--- PASSAGE PROVIDED ---

Friday 31 January 2014

Tales of Angry (Ginger) Women

Hey Everyone!

First let me say that I have no weird beef with gingers, most of my mom's side of the family has red hair and they are all fantastic (hi Mom!) but the Irish love to talk about angry read-headed women, all of which I will get into later.  I'm not really going to talk too much about class in this post cause well, if I did you would be so bored that you would stop reading these posts.  What I am going to talk about are the two weekend bus trips Marie, Lauren, and I took this weekend.   It was a long weekend that I am only now recovering sleep-wise from but it was worth every motion-sick second.

Day One began at 9:30am when I begrudgingly got my sleepy (maybe slightly hurting from the night before) butt out of bed to throw on some new clothes and head to the bus station.  This seems like an easy task, the bus station was very close to our apartment, but we didn't know where the station was so we wondered a little before landing ourselves in the right place. We were on the bus and on our way by 10.  Between the wind causing the bus to have an unsafe sway to it (we were driving on a cliff next to the ocean for goodness sake!) and the curvy road (there are no thruways) motion-sickness like no other overwhelmed me throughout the journey but for short amounts of time I was distracted by our bus driver Dave.

--- RECORDS ---

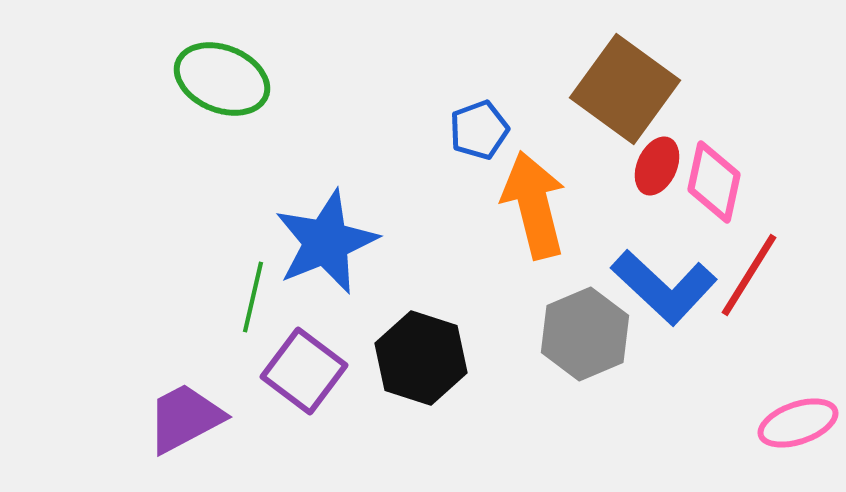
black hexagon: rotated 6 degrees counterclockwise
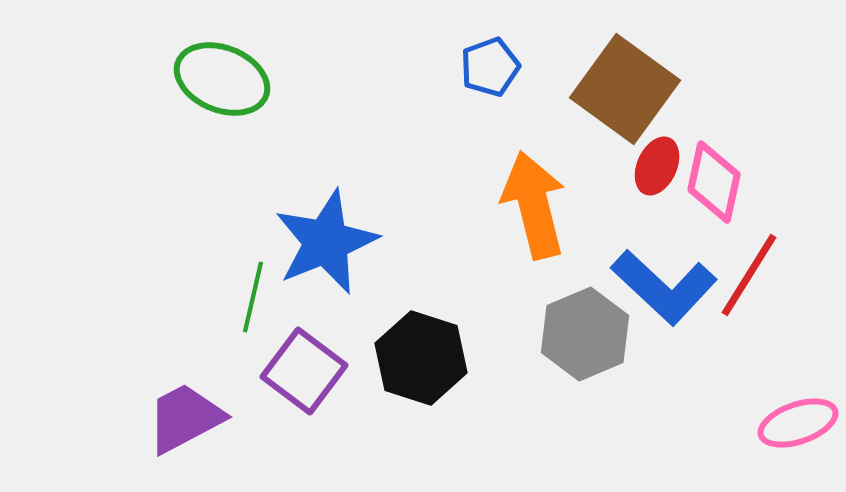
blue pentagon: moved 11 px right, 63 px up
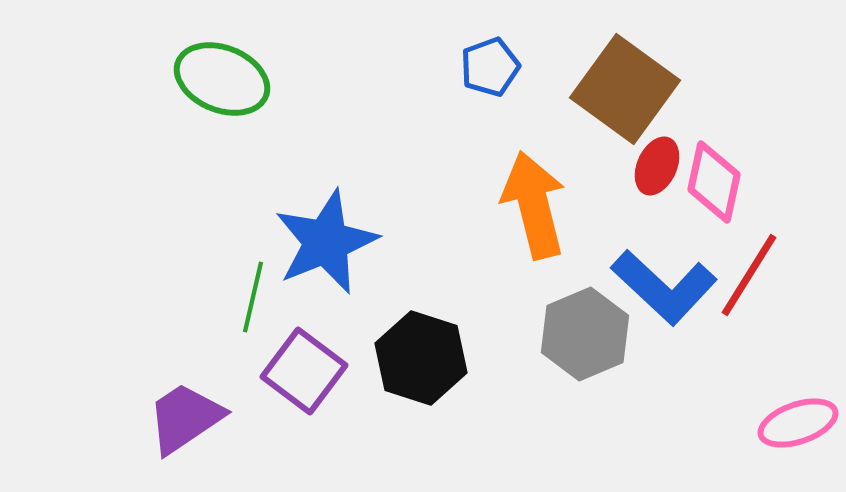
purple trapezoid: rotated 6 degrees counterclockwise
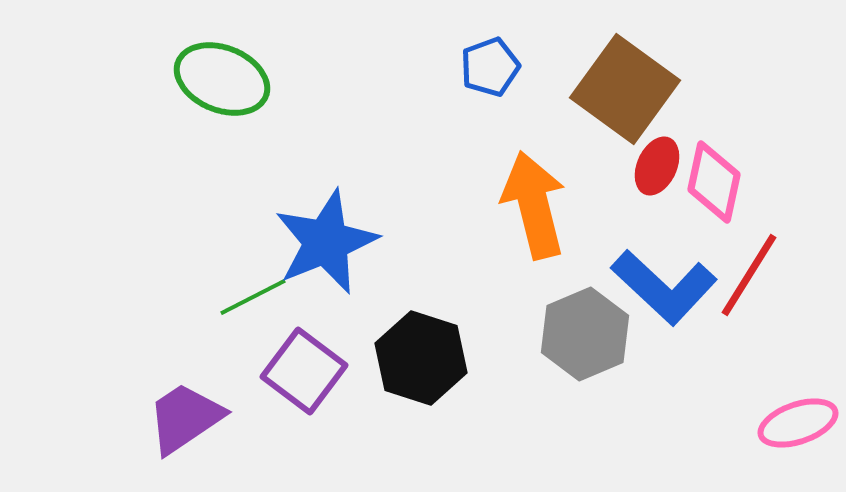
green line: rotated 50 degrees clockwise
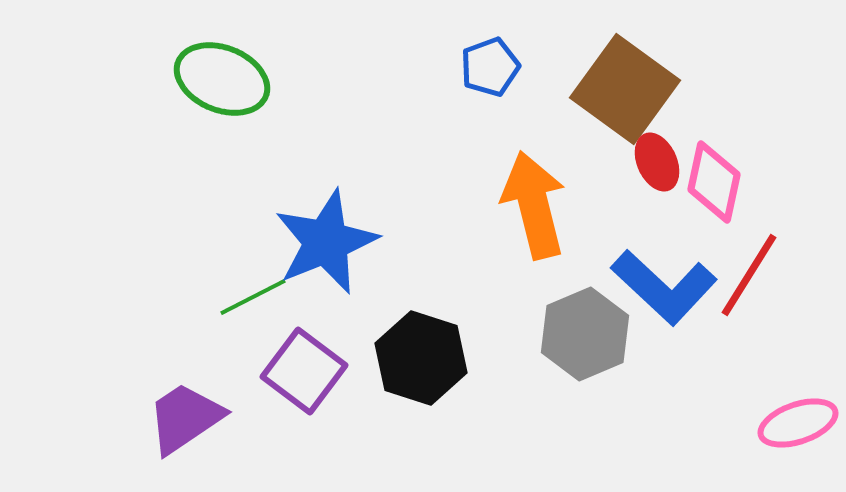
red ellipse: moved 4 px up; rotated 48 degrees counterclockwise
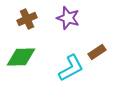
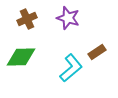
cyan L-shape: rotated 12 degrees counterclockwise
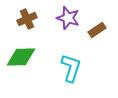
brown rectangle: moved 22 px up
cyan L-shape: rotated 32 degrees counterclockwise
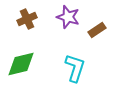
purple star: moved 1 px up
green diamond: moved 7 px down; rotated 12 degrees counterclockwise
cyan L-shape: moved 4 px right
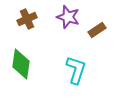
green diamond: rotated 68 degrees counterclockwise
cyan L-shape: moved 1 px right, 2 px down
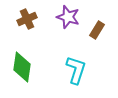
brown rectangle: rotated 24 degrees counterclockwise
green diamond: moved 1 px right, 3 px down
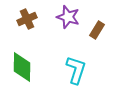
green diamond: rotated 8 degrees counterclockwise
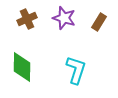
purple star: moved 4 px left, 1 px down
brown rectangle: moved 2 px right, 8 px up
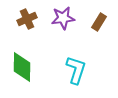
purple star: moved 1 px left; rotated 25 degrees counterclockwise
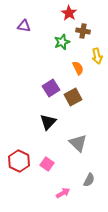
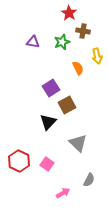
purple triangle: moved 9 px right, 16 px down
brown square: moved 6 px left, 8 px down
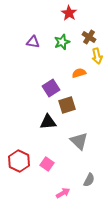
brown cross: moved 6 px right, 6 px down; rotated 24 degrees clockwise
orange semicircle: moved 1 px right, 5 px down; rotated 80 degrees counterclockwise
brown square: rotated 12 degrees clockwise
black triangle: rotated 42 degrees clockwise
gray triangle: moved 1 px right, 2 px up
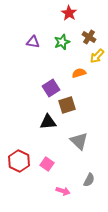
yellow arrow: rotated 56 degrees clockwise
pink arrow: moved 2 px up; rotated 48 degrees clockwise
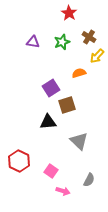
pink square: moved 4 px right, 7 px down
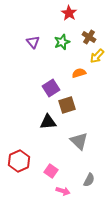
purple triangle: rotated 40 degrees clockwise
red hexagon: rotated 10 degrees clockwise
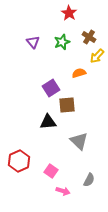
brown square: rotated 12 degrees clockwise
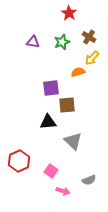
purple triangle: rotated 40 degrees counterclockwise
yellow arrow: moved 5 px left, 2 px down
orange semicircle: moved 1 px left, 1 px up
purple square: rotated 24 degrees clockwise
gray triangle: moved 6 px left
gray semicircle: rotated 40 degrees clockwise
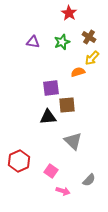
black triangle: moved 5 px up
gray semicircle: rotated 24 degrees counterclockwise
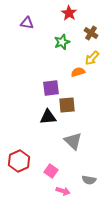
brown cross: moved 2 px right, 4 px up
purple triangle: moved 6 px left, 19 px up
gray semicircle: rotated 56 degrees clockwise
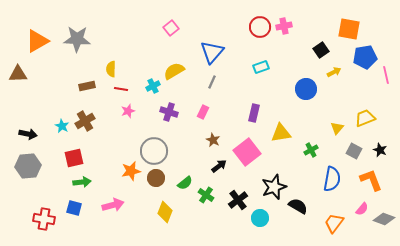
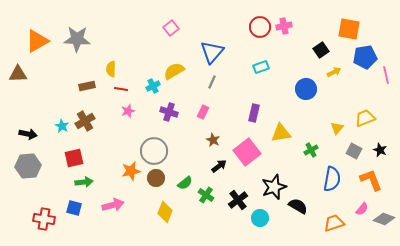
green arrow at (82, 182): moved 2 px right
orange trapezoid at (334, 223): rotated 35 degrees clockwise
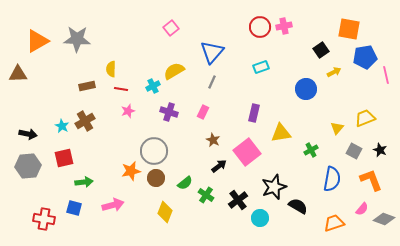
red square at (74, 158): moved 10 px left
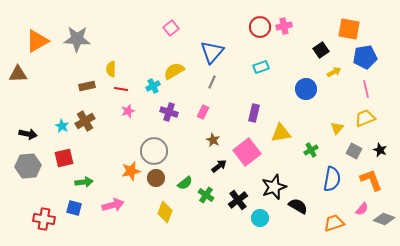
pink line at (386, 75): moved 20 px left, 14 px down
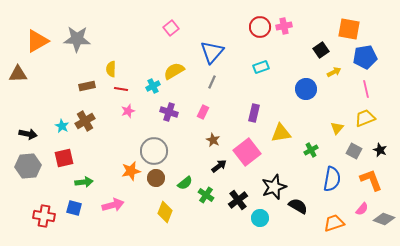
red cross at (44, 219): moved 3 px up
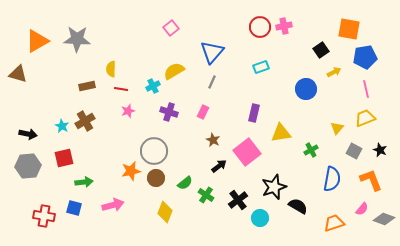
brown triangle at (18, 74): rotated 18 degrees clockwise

---
--- RECORDS ---

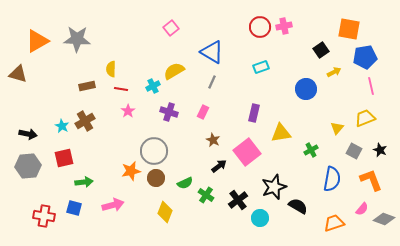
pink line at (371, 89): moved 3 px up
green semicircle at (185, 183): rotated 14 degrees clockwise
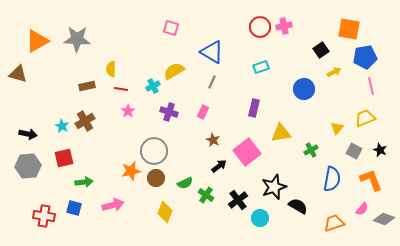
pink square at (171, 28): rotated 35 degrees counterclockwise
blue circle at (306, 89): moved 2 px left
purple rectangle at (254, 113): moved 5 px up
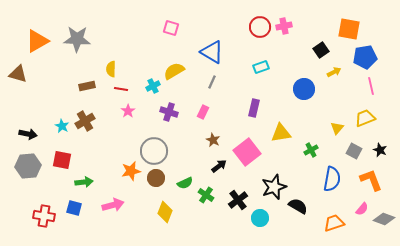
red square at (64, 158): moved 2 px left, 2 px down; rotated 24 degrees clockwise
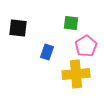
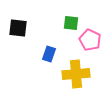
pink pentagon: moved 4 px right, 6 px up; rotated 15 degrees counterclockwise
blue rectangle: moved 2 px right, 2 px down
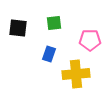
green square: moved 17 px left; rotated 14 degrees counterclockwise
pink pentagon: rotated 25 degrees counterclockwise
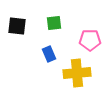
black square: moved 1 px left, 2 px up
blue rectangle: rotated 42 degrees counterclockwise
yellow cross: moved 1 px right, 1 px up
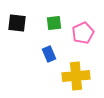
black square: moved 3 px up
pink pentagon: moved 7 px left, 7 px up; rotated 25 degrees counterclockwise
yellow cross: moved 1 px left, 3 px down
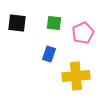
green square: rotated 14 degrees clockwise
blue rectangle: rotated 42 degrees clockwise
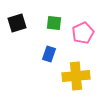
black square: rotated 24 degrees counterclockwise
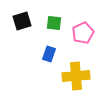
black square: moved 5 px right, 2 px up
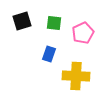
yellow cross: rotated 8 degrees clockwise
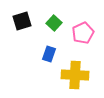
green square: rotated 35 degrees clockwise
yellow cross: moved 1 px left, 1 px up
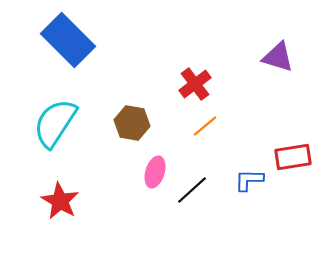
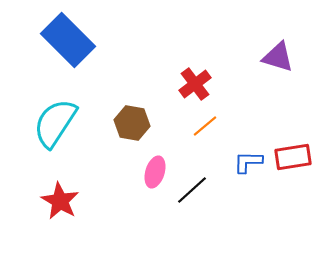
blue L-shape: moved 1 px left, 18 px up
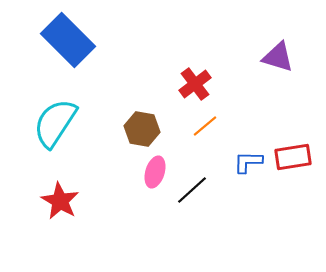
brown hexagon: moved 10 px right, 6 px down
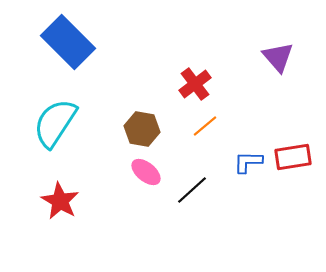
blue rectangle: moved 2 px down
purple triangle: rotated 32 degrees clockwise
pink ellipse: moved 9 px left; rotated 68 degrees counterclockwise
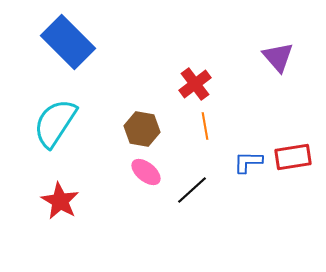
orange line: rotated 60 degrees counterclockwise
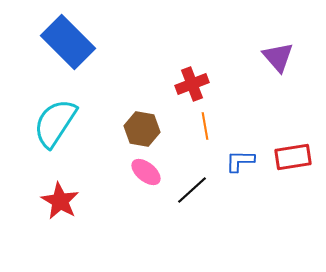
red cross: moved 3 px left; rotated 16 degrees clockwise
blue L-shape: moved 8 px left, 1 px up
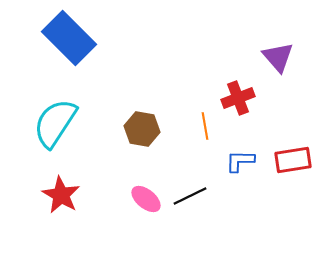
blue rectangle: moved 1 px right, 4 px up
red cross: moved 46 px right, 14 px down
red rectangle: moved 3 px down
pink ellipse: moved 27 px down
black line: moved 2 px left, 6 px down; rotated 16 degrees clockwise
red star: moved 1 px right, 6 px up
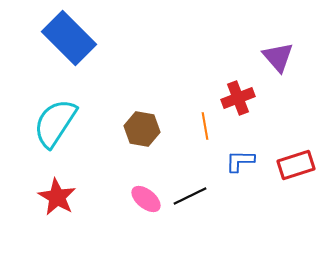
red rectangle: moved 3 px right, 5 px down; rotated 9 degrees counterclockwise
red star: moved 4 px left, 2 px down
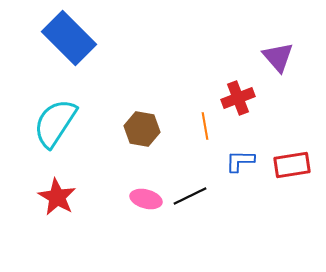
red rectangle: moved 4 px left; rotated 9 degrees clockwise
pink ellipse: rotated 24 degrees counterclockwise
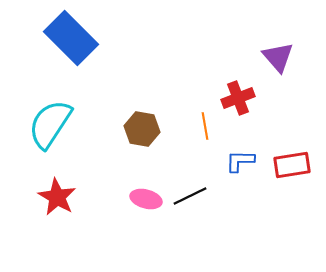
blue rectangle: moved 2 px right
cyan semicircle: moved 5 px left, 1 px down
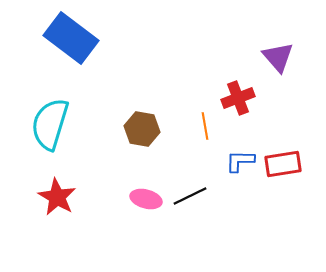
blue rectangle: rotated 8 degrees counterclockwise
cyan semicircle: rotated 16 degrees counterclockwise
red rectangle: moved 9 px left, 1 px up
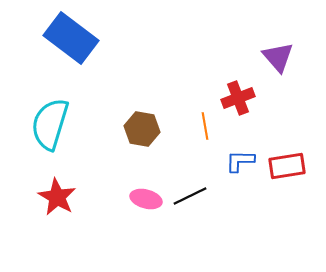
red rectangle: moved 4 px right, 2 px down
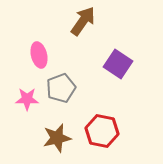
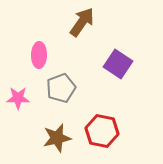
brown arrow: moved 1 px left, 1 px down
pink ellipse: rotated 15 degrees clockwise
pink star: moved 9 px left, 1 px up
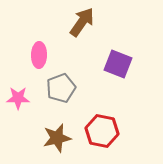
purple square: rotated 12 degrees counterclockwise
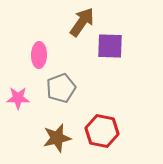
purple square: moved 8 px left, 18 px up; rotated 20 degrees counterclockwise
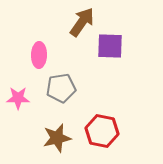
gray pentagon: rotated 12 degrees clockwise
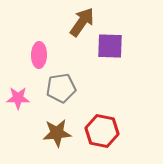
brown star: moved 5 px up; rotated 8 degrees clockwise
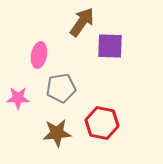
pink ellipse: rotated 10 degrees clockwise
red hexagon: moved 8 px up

---
--- RECORDS ---

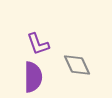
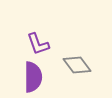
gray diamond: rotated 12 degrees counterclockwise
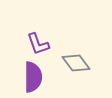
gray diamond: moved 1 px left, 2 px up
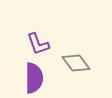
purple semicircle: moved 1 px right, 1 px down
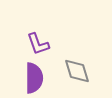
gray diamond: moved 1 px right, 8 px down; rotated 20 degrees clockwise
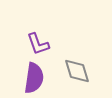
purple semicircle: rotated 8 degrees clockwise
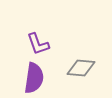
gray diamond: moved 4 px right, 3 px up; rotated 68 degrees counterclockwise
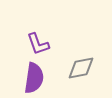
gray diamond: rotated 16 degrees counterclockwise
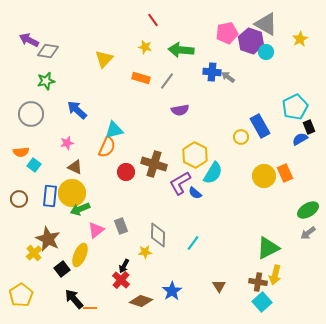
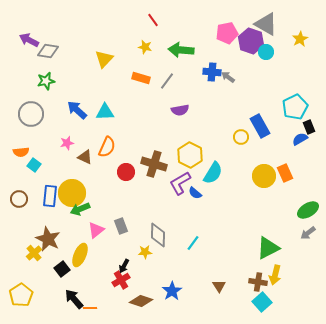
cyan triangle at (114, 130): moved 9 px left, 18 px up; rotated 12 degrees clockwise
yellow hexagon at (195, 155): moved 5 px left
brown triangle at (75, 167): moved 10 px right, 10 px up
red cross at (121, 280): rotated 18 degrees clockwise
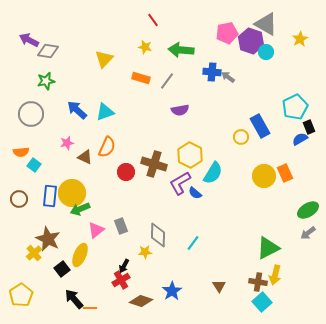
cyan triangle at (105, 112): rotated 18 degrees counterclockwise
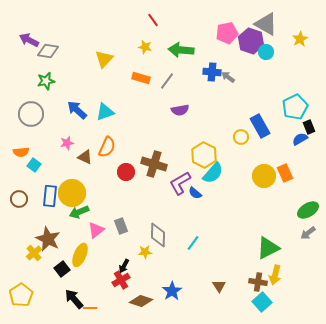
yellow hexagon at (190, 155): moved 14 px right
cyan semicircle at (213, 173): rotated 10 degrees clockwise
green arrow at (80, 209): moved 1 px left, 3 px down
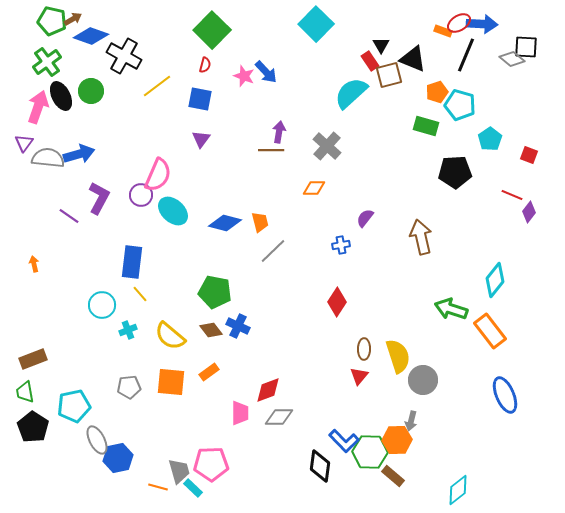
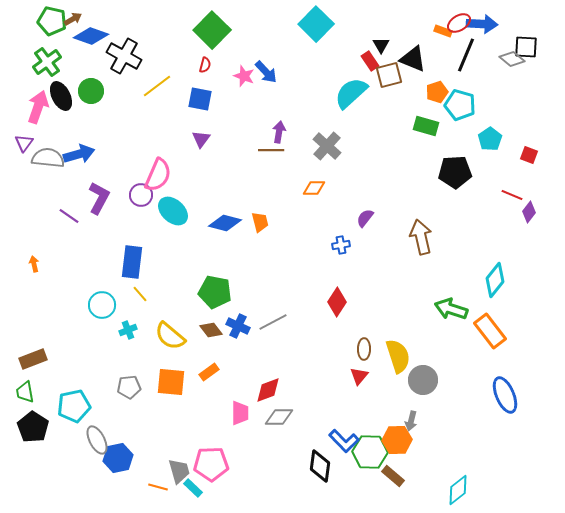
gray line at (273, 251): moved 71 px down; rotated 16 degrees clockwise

---

▶ [EXERCISE DESCRIPTION]: Please decide whether each statement below agrees with the blog post above, answering yes or no and quoting the words that settle it. 1. The writer got out of bed at 9:30am on Day One. 2. The bus station was far from the apartment. 3. Most of the writer's father's side of the family has red hair.

▶ [CORRECT ANSWER]:
1. Yes: "Day One began at 9:30am when I begrudgingly got my sleepy (maybe slightly hurting from the night before) butt out of bed"
2. No: "the bus station was very close to our apartment"
3. No: "most of my mom's side of the family has red hair"